Kalbssteaks für Profis

Wir versorgen Sie daher nicht nur mit genaueren warenkundlichen Informationen zu den einzelnen Partien des Kalbsschlögels, sondern haben den ultimativen Test gemacht und alle Teilstücke vom Schlögel als Steaks gegrillt – der Vergleichbarkeit halber nur mit Öl eingestrichen, respektive mit etwas Meersalz sowie frisch gemahlenem schwarzen Pfeffer gewürzt. Als Grillgerät haben wir einen Gasgriller mit Gussrost (Q 300) gewählt und sind beide Brenner auf niedrigster Stufe gefahren, denn grundsätzlich gilt: Das zarte Fleisch vom Kalb mag es eher sachte. Den Garpunkt bestimmten wir weder mit Uhr noch Thermometer, sondern mit dem guten, alten Daumentest. Und natürlich will Kalbfleisch innen rosa bleiben – alles andere ist ewig schade.

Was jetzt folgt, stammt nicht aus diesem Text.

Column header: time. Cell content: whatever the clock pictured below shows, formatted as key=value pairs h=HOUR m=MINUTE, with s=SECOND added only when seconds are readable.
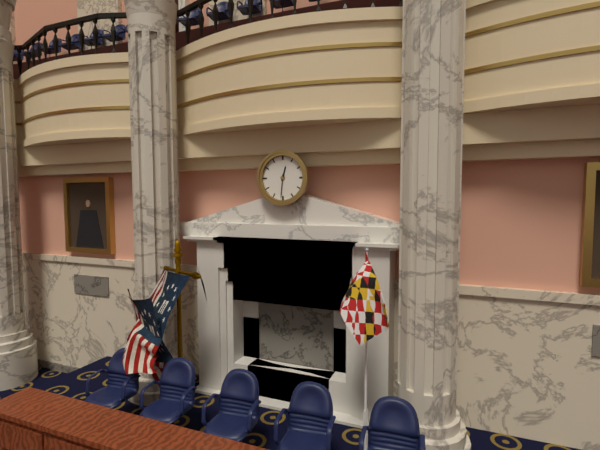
h=12 m=31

Kaiserteil. Durch seine ideale Form und die feine Faserung ist die Schale, die nicht von ungefähr auch „Kaiserteil“ heißt, das meistverwendete Teilstück für die Zubereitung von Schnitzeln oder Rouladen. In Wahrheit besteht sie aus dem grobfasrigen „Schalendeckel“ sowie aus zwei durch eine Bindehaut getrennte Muskeln, die man für Steaks auch entsprechend zerlegen sollte: Die eigentliche Schale, beim Rind auch „Beinscherzel“ genannt und das ganz formidable „Schalenscherzel“, das beim Rind als „Schwarzes Scherzel“ Entsprechung findet.

Letzteres hat uns dann auch gleich einen besonders gelungenen Einstieg in die Kalbssteak-Testreihe beschert. Vor allem deswegen, weil es auffallend mürb und saftig war und auch das Fleischaroma beeindruckte. Beim Beinscherzel hingegen merkte man sofort die etwas festere Fleischstruktur, was sich jedoch nur unwesentlich auf den Geschmack auswirkte, sondern einzig und allein auf die Bissfestigkeit.

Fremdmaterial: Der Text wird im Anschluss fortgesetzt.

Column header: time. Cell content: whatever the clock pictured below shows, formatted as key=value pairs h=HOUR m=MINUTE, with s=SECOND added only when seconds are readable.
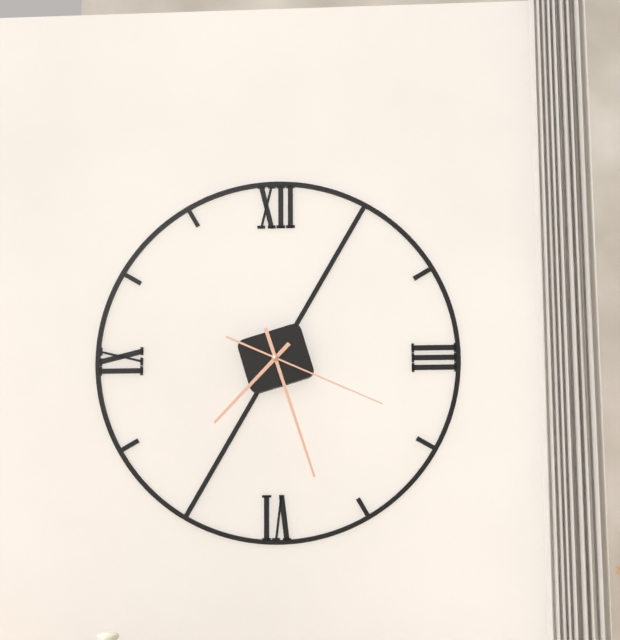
h=7 m=27 s=19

Nuss. Die Nuss ist ebenfalls ein beliebtes Teilstück, das sowohl im Ganzen als Braten wie portioniert Verwendung findet. Auch hier wieder: Eigentlich besteht die Nuss aus unterschiedlichen Fleischsorten, der „Runden Nuss“ und der „Flachen Nuss“ sowie dem „Nussdeckel“. Die Runde Nuss hat ideale Steak-Form und einen herzhaften Geschmack. Sie können dieses Fleisch ruhig etwas kräftiger würzen, aufgrund seiner robusteren Struktur verträgt es das locker. Probieren Sie zum Beispiel einmal ein etwas dicker geschnittenes Kalbs-Pfeffersteak aus der Runden Nuss. Ganz wichtig allerdings: Schneiden Sie das Bindegewebe am Rand weg oder ein, sonst „schüsselt“ das gute Stück. Als ebenfalls sehr herzhaft, allerdings mit einem kleinen Tick Leber im Geschmack, entpuppte sich die Flache Nuss. Damit ist sie ein idealer Kandidat für entsprechende Rezepturen mit Zwiebeln und einem Spritzer Balsamico-Reduktion.

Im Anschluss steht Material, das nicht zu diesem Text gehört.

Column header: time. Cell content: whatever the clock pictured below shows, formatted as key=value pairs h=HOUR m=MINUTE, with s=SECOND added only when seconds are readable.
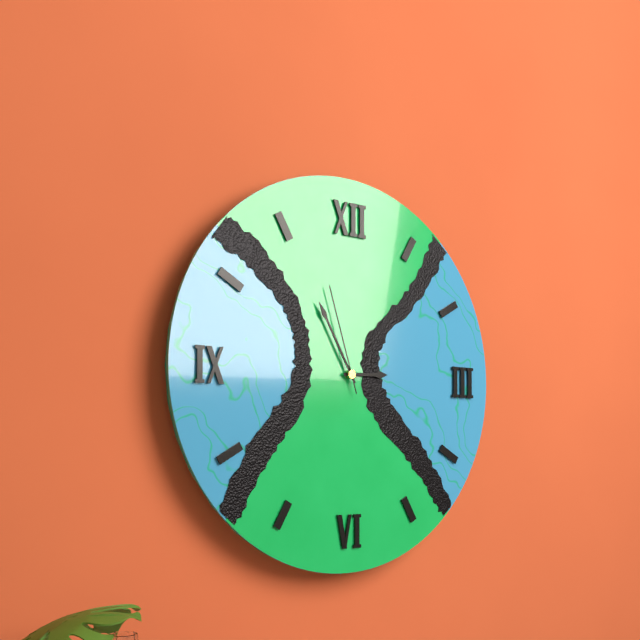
h=2 m=55 s=57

Fricandeau. Wer das „Fricandeau“ vom Kalb fachgerecht zerlegt, erhält sogar gleich fünf einzelne Teilstücke: Den „Spitz“, den „Mittelteil“, die „Rolle“, den „Zapfen“ und das sogenannte „Weiße Scherzel“. Gut von den Bindehäuten befreit, kommen Steaks, die aus diesen Partien geschnitten werden, dem Schwarzen Scherzel sehr nahe. Wunderbares Mouthing, perfekter Fleischgeschmack im Abgang.

Tafelspitz. Sehr beliebt ist der Kalbstafelspitz derzeit in der Gastronomie, wo er gerne im Ganzen bis zu einer Kerntemperatur von etwa 60 Grad rosa pochiert oder gebraten wird. Tatsächlich eignet er sich aber auch ganz hervorragend als Steak für den Grill. Vorausgesetzt man entfernt auch hier das Bindegewebe gründlich, wird das Fleisch sehr saftig, sehr weich und vor allem sehr aromatisch. Der Tafelspitz hat zwar gegenüber anderen Teilen vom Schlögel eine etwas gröbere Fleischstruktur, was jedoch durch extreme Weichheit locker kompensiert wird.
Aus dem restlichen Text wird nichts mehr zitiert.